Qu'est-ce que cela signifie ? Elle est « systématique » dans le sens où elle est permanente et généralisée. Permanente, car les ouvriers semblent exécuter leur tâche au ralenti, et généralisée, car ce rythme est collectif. Comment cela est-il possible ? C'est manifestement une volonté des ouvriers : « La majeure partie de la flânerie systématique est pratiquée par les ouvriers avec l'intention délibérée de tenir leurs patrons dans l'ignorance de la vitesse à laquelle on peut faire un travail » (Direction des ateliers). Les patrons ont conscience que leurs ouvriers « se la coulent douce », mais est-ce parce qu'ils sont des paresseux dans l'âme ?
Dans La Direction scientifique des entreprises (1912), Taylor revient sur les origines de cette flânerie. Il repère trois causes : un préjugé ancré chez les ouvriers, un mode de direction défectueux et des méthodes de travail obsolètes. Les ouvriers, en freinant leur rythme, essaient de se prémunir du chômage. Car leur raisonnement est le suivant : si nous augmentons notre productivité, la production va s'accroître et on aura besoin de moins d'ouvriers. Conséquence : certains seront mis à la porte. Or, dans un pays à forte immigration comme les Etats-Unis, la concurrence est rude entre les ouvriers. De plus, les allocations chômage brillent par leur absence. Il ne fait pas bon se retrouver sans emploi. Pour Taylor, le freinage est une réponse à la peur du chômage : « Les ouvriers croient à tort que l'augmentation de la production entraîne le chômage. Ils flânent donc pour se défendre contre ce malheur. » Et rien n'est fait pour désamorcer ces comportements.

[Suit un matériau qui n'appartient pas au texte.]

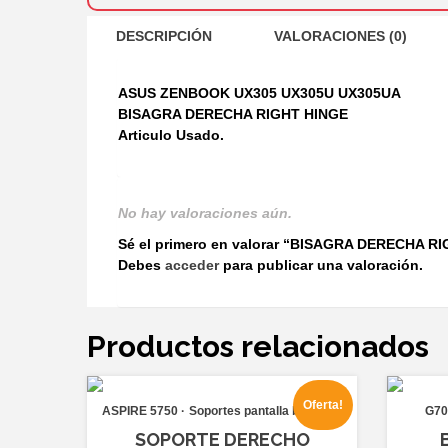
DESCRIPCIÓN
VALORACIONES (0)
ASUS ZENBOOK UX305 UX305U UX305UA
BISAGRA DERECHA RIGHT HINGE
Articulo Usado.
No hay valoraciones aún.
Sé el primero en valorar “BISAGRA DERECHA
Debes
acceder
para publicar una valoración.
Productos relacionados
Oferta!
ASPIRE 5750
Soportes pantalla bisagras
G70
SOPORTE DERECHO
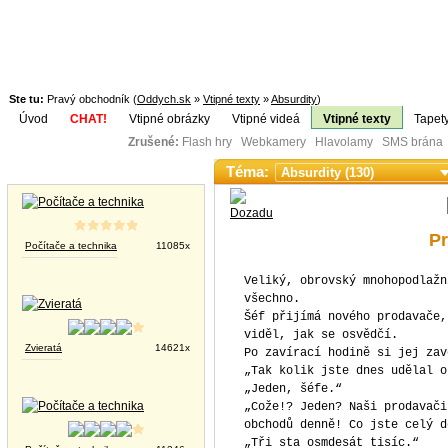
Ste tu:
Pravý obchodník (
Oddych.sk
»
Vtipné texty
»
Absurdity
)
Úvod
CHAT!
Vtipné obrázky
Vtipné videá
Vtipné texty
Tapet
Zrušené:
Flash hry Webkamery Hlavolamy SMS brána K
Téma:
Vtipné obrázky
P
Počítače a technika
11085x
Veliký, obrovský mnohopodlažn
všechno.
Šéf přijímá nového prodavače,
viděl, jak se osvědčí.
Zvieratá
14621x
Po zavírací hodině si jej zav
„Tak kolik jste dnes udělal o
„Jeden, šéfe.“
„Cože!? Jeden? Naši prodavači
obchodů denně! Co jste celý d
„Tři sta osmdesát tisíc.“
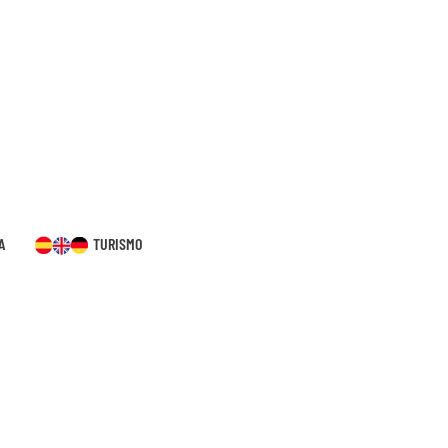
A
TURISMO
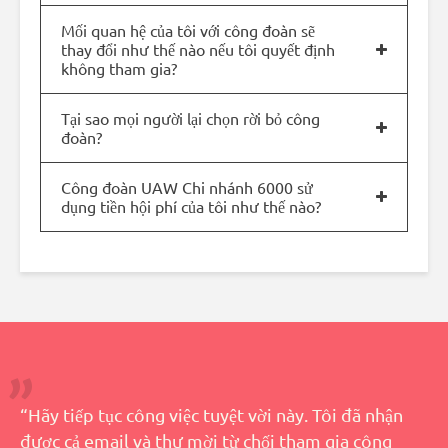
Mối quan hệ của tôi với công đoàn sẽ
thay đổi như thế nào nếu tôi quyết định
không tham gia?
Tại sao mọi người lại chọn rời bỏ công
đoàn?
Công đoàn UAW Chi nhánh 6000 sử
dụng tiền hội phí của tôi như thế nào?
“Hãy tiếp tục công việc tuyệt vời này. Tôi đã nhận
được cả email và thư mời từ chối tham gia công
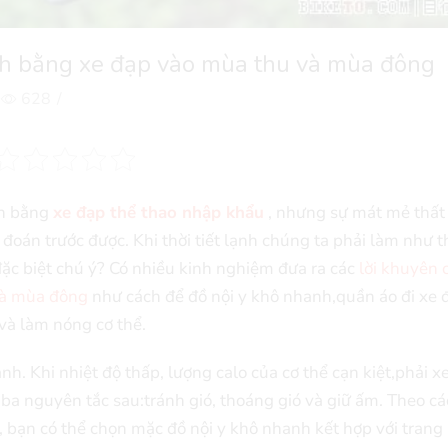
ịch bằng xe đạp vào mùa thu và mùa đông
628
/
ch bằng
xe đạp thể thao nhập khẩu
, nhưng sự mát mẻ thất
 đoán trước được. Khi thời tiết lạnh chúng ta phải làm như 
đặc biệt chú ý? Có nhiều kinh nghiệm đưa ra các
lời khuyên 
và mùa đông
như cách để đồ nội y khô nhanh,quần áo đi xe 
và làm nóng cơ thể.
nh. Khi nhiệt độ thấp, lượng calo của cơ thể cạn kiệt,phải x
ba nguyên tắc sau:tránh gió, thoáng gió và giữ ấm. Theo cá
C, bạn có thể chọn mặc đồ nội y khô nhanh kết hợp với trang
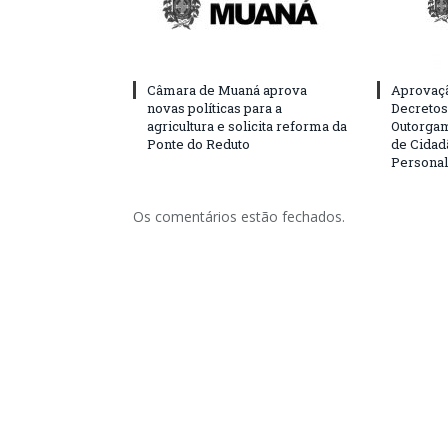
Câmara de Muaná aprova
Aprovaçã
novas políticas para a
Decretos 
agricultura e solicita reforma da
Outorgam
Ponte do Reduto
de Cidad
Personal
Os comentários estão fechados.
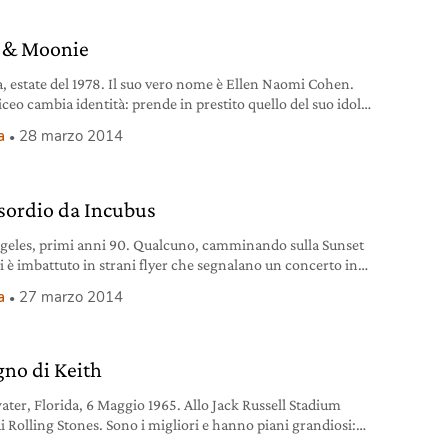
o. Chris Martin ha conosciuto Jon Buckland alla festa delle
le dell’University College e tra
 & Moonie
, estate del 1978. Il suo vero nome è Ellen Naomi Cohen.
iceo cambia identità: prende in prestito quello del suo idolo
rice Peggy Cass) e a questi aggiunge il nomignolo di Mama:
a
28 marzo 2014
nfatti con lo stesso feel delle blues woman degli anni 20 e
oro stesso fisico: 1.65 di
sordio da Incubus
geles, primi anni 90. Qualcuno, camminando sulla Sunset
si è imbattuto in strani flyer che segnalano un concerto in
al Roxy, locale qualche metro più avanti. In realtà a
a
27 marzo 2014
are l’attenzione dei passanti è l’immagine di una donna
tampata su quei fogli seminati ovunque. Brandon Boyd è il
te della
gno di Keith
ater, Florida, 6 Maggio 1965. Allo Jack Russell Stadium
ai Rolling Stones. Sono i migliori e hanno piani grandiosi:
e americane prenotate in grandi spazi. Eppure,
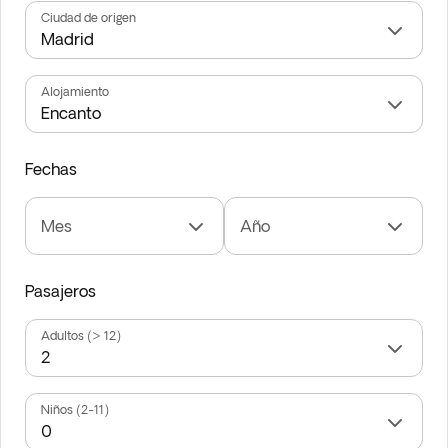
Ciudad de origen
Alojamiento
Fechas
Mes
Año
Pasajeros
Adultos (> 12)
Niños (2-11)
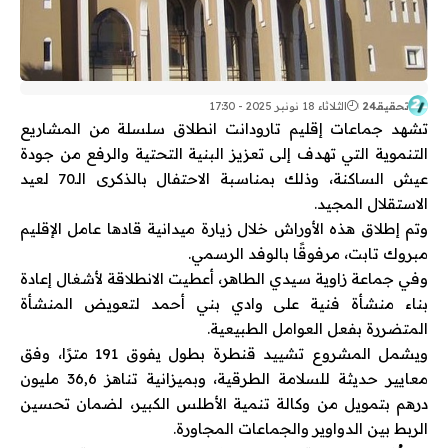
تحقيقـ24
الثلاثاء 18 نونبر 2025 - 17:30
تشهد جماعات إقليم تارودانت انطلاق سلسلة من المشاريع
التنموية التي تهدف إلى تعزيز البنية التحتية والرفع من جودة
عيش الساكنة، وذلك بمناسبة الاحتفال بالذكرى الـ70 لعيد
الاستقلال المجيد.
وتم إطلاق هذه الأوراش خلال زيارة ميدانية قادها عامل الإقليم
مبروك تابت، مرفوقًا بالوفد الرسمي.
وفي جماعة زاوية سيدي الطاهر، أعطيت الانطلاقة لأشغال إعادة
بناء منشأة فنية على وادي بني أحمد لتعويض المنشأة
المتضررة بفعل العوامل الطبيعية.
ويشمل المشروع تشييد قنطرة بطول يفوق 191 مترًا، وفق
معايير حديثة للسلامة الطرقية، وبميزانية تناهز 36,6 مليون
درهم بتمويل من وكالة تنمية الأطلس الكبير، لضمان تحسين
الربط بين الدواوير والجماعات المجاورة.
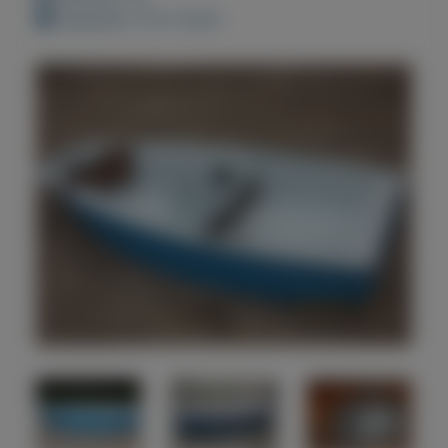
Geplaatst: 30-5-2022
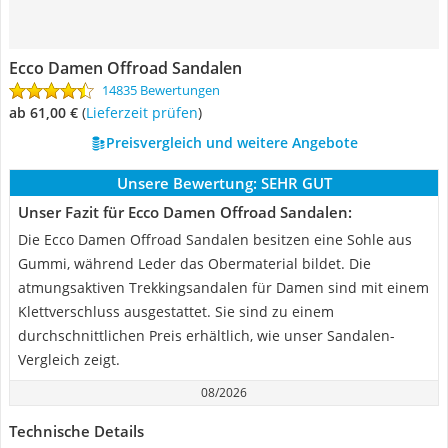
Ecco Damen Offroad Sandalen
14835 Bewertungen
ab 61,00 €
(
Lieferzeit prüfen
)
Preisvergleich und weitere Angebote
Unsere Bewertung:
SEHR GUT
Unser Fazit für Ecco Damen Offroad Sandalen:
Die Ecco Damen Offroad Sandalen besitzen eine Sohle aus
Gummi, während Leder das Obermaterial bildet. Die
atmungsaktiven Trekkingsandalen für Damen sind mit einem
Klettverschluss ausgestattet. Sie sind zu einem
durchschnittlichen Preis erhältlich, wie unser Sandalen-
Vergleich zeigt.
08/2026
Technische Details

Du point de vue de la gestion et plus spécialement de la rémunération, les méthodes employées sont totalement inadéquates. Le salaire payé à la journée n'incite pas à produire plus. Bien au contraire. Taylor relate l'histoire d'un « caddy » de golf. Une nouvelle recrue fait preuve de zèle en se précipitant pour récupérer la balle du joueur et porte avec entrain ses clubs. Ses collègues viennent lui signaler que son comportement est stupide : il ne gagnera pas davantage dans sa journée. Il reçoit aussi des menaces de leur part car sa vélocité risque de faire de l'ombre aux autres « caddy ». Le système de rémunération, mais aussi l'ostracisme subi par l'employé zélé ne poussent pas à travailler plus. Dans les usines, on trouve la même chose : « Les meilleurs ouvriers ralentissent progressivement mais sûrement leur allure jusqu'à celle des plus mauvais et des moins efficients. Quand un homme naturellement énergique travaille quelques jours à côté d'un paresseux, la logique de la situation est irréfutable : "Pourquoi travaillerais-je dur alors que ce fainéant gagne autant que moi et en fait moitié moins ?" » (Direction des ateliers).